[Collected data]
· · · ·

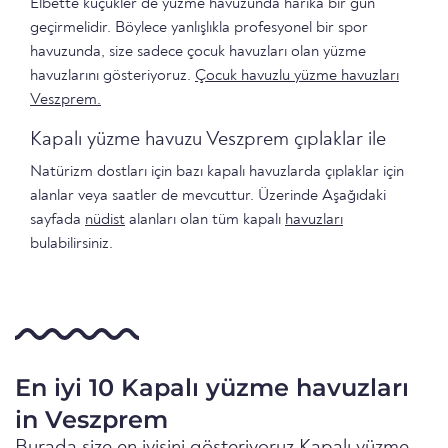
Elbette küçükler de yüzme havuzunda harika bir gün
geçirmelidir. Böylece yanlışlıkla profesyonel bir spor
havuzunda, size sadece çocuk havuzları olan yüzme
havuzlarını gösteriyoruz.
Çocuk havuzlu yüzme havuzları
Veszprem.
Kapalı yüzme havuzu Veszprem çıplaklar ile
Natürizm dostları için bazı kapalı havuzlarda çıplaklar için
alanlar veya saatler de mevcuttur. Üzerinde Aşağıdaki
sayfada
nüdist
alanları olan tüm kapalı
havuzları
bulabilirsiniz.
En iyi 10 Kapalı yüzme havuzları
in Veszprem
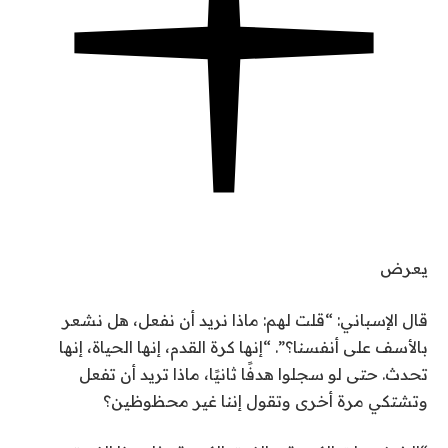
يعرض
قال الإسباني: “قلت لهم: ماذا نريد أن نفعل، هل نشعر
بالأسف على أنفسنا؟”. “إنها كرة القدم، إنها الحياة، إنها
تحدث. حتى لو سجلوا هدفًا ثانيًا، ماذا تريد أن تفعل
وتشتكي مرة أخرى وتقول إننا غير محظوظين؟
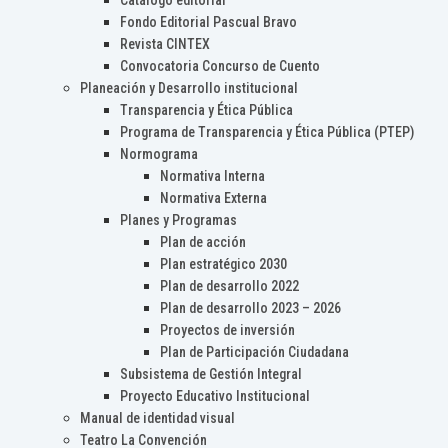
Catálogo editorial
Fondo Editorial Pascual Bravo
Revista CINTEX
Convocatoria Concurso de Cuento
Planeación y Desarrollo institucional
Transparencia y Ética Pública
Programa de Transparencia y Ética Pública (PTEP)
Normograma
Normativa Interna
Normativa Externa
Planes y Programas
Plan de acción
Plan estratégico 2030
Plan de desarrollo 2022
Plan de desarrollo 2023 – 2026
Proyectos de inversión
Plan de Participación Ciudadana
Subsistema de Gestión Integral
Proyecto Educativo Institucional
Manual de identidad visual
Teatro La Convención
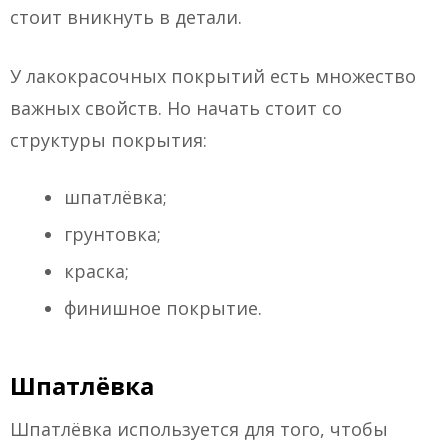
стоит вникнуть в детали.
У лакокрасочных покрытий есть множество
важных свойств. Но начать стоит со
структуры покрытия:
шпатлёвка;
грунтовка;
краска;
финишное покрытие.
Шпатлёвка
Шпатлёвка используется для того, чтобы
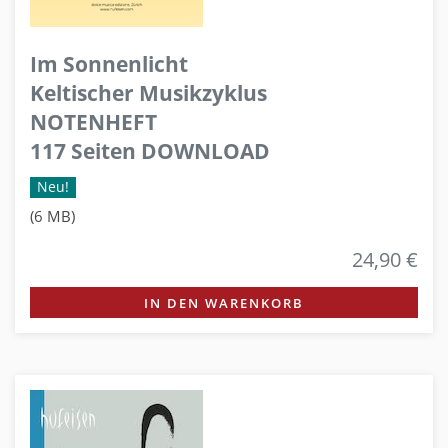
Im Sonnenlicht
Keltischer Musikzyklus
NOTENHEFT
117 Seiten DOWNLOAD
Neu!
(6 MB)
24,90 €
IN DEN WARENKORB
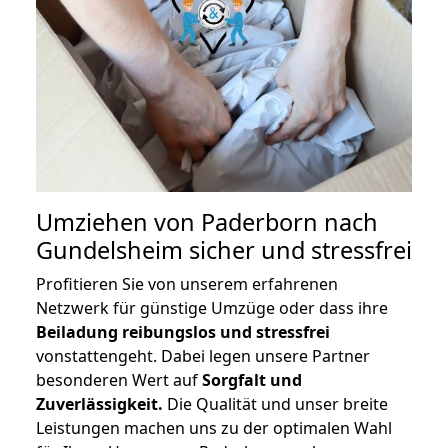
Umziehen von
Paderborn nach
Gundelsheim
sicher und stressfrei
Profitieren Sie von unserem erfahrenen
Netzwerk für günstige Umzüge oder dass ihre
Beiladung reibungslos und stressfrei
vonstattengeht. Dabei legen unsere Partner
besonderen Wert auf
Sorgfalt und
Zuverlässigkeit.
Die Qualität und unser breite
Leistungen machen uns zu der optimalen Wahl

· · · ·

[Exercise aim] Write the records out exactly once more, leaving off the pictures.

[Task solution]
Elbette küçükler de yüzme havuzunda harika bir gün
geçirmelidir. Böylece yanlışlıkla profesyonel bir spor
havuzunda, size sadece çocuk havuzları olan yüzme
havuzlarını gösteriyoruz.
Çocuk havuzlu yüzme havuzları
Veszprem.
Kapalı yüzme havuzu Veszprem çıplaklar ile
Natürizm dostları için bazı kapalı havuzlarda çıplaklar için
alanlar veya saatler de mevcuttur. Üzerinde Aşağıdaki
sayfada
nüdist
alanları olan tüm kapalı
havuzları
bulabilirsiniz.
En iyi 10 Kapalı yüzme havuzları
in Veszprem
يعرض
قال الإسباني: “قلت لهم: ماذا نريد أن نفعل، هل نشعر
بالأسف على أنفسنا؟”. “إنها كرة القدم، إنها الحياة، إنها
تحدث. حتى لو سجلوا هدفًا ثانيًا، ماذا تريد أن تفعل
وتشتكي مرة أخرى وتقول إننا غير محظوظين؟
Catálogo editorial
Fondo Editorial Pascual Bravo
Revista CINTEX
Convocatoria Concurso de Cuento
Planeación y Desarrollo institucional
Transparencia y Ética Pública
Programa de Transparencia y Ética Pública (PTEP)
Normograma
Normativa Interna
Normativa Externa
Planes y Programas
Plan de acción
Plan estratégico 2030
Plan de desarrollo 2022
Plan de desarrollo 2023 – 2026
Proyectos de inversión
Plan de Participación Ciudadana
Subsistema de Gestión Integral
Proyecto Educativo Institucional
Manual de identidad visual
Teatro La Convención
стоит вникнуть в детали.
У лакокрасочных покрытий есть множество
важных свойств. Но начать стоит со
структуры покрытия:
шпатлёвка;
грунтовка;
краска;
финишное покрытие.
Шпатлёвка
Шпатлёвка используется для того, чтобы
Im Sonnenlicht
Keltischer Musikzyklus
NOTENHEFT
117 Seiten DOWNLOAD
Neu!
(6 MB)
24,90 €
IN DEN WARENKORB
Umziehen von
Paderborn nach
Gundelsheim
sicher und stressfrei
Profitieren Sie von unserem erfahrenen
Netzwerk für günstige Umzüge oder dass ihre
Beiladung reibungslos und stressfrei
vonstattengeht. Dabei legen unsere Partner
besonderen Wert auf
Sorgfalt und
Zuverlässigkeit.
Die Qualität und unser breite
Leistungen machen uns zu der optimalen Wahl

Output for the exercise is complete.